* **RECORDED INFORMATION**
########################################
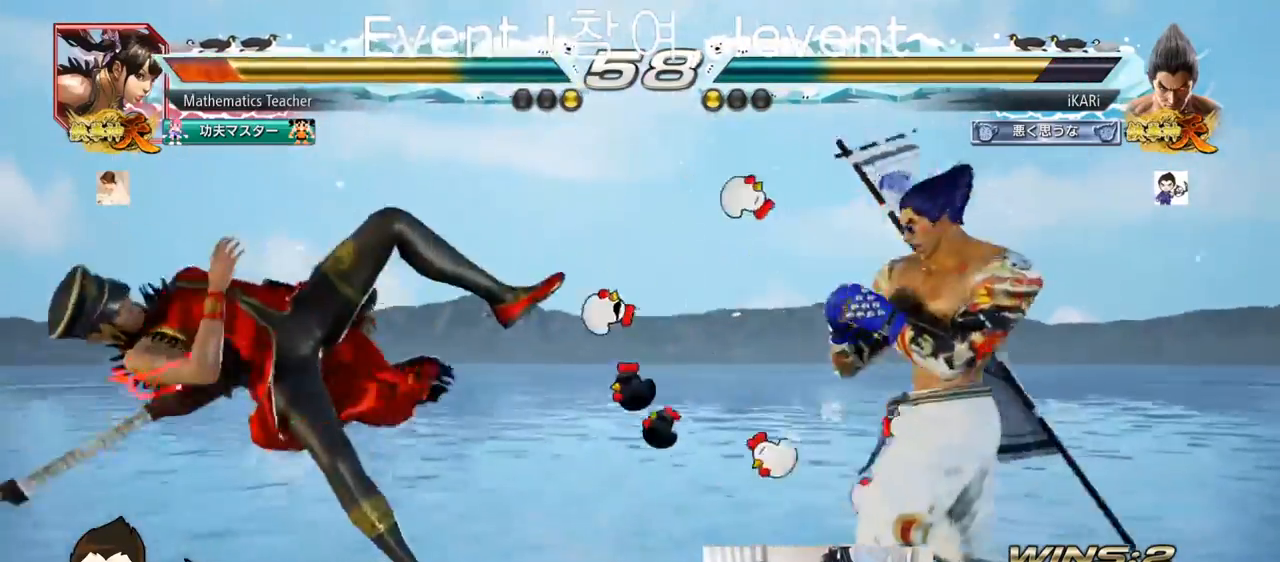
{"buttons": [], "left_stick": "center", "events": [[50, "left_stick", "down"], [134, "left_stick", "center"]]}
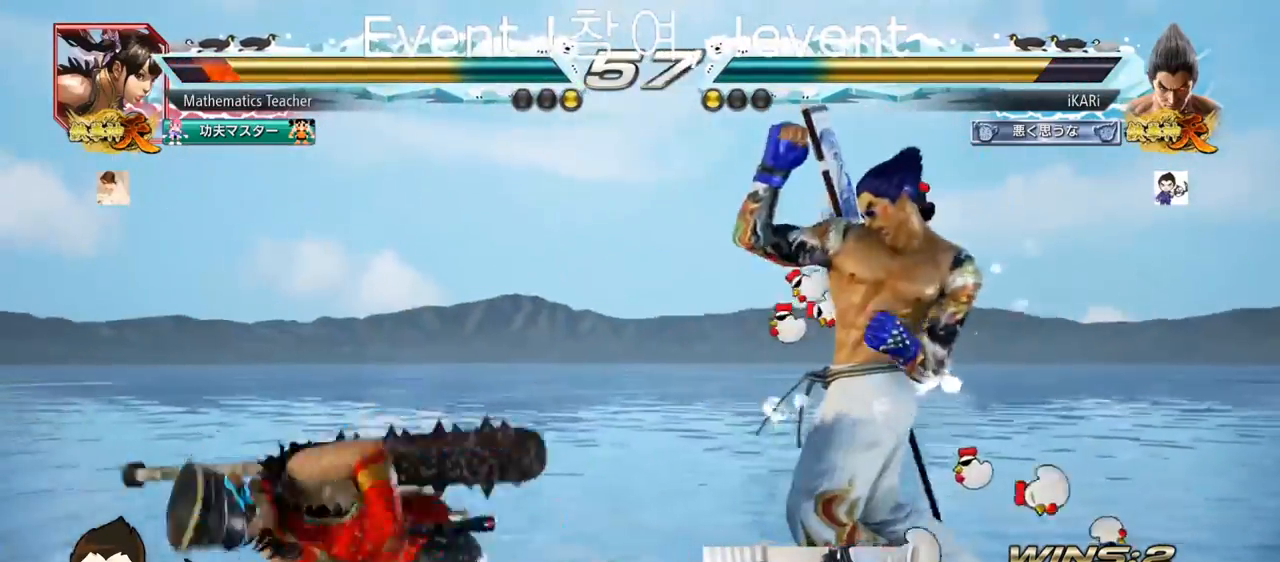
{"buttons": [], "left_stick": "center", "events": [[167, "left_stick", "down-left"], [183, "TRIANGLE", "down"], [333, "TRIANGLE", "up"], [367, "left_stick", "center"]]}
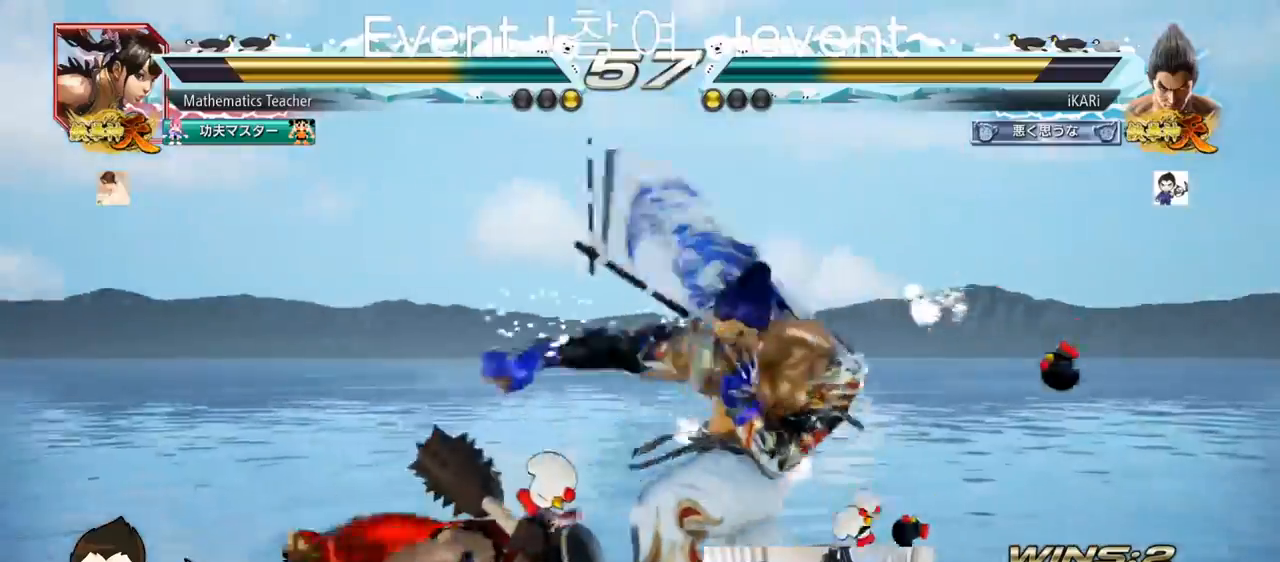
{"buttons": [], "left_stick": "right", "events": [[334, "left_stick", "right"]]}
########################################
The expected result is the material restated word for word, minus any picture.

* **SOLVED EXERCISE**
{"buttons": [], "left_stick": "center", "events": [[50, "left_stick", "down"], [134, "left_stick", "center"]]}
{"buttons": [], "left_stick": "center", "events": [[167, "left_stick", "down-left"], [183, "TRIANGLE", "down"], [333, "TRIANGLE", "up"], [367, "left_stick", "center"]]}
{"buttons": [], "left_stick": "right", "events": [[334, "left_stick", "right"]]}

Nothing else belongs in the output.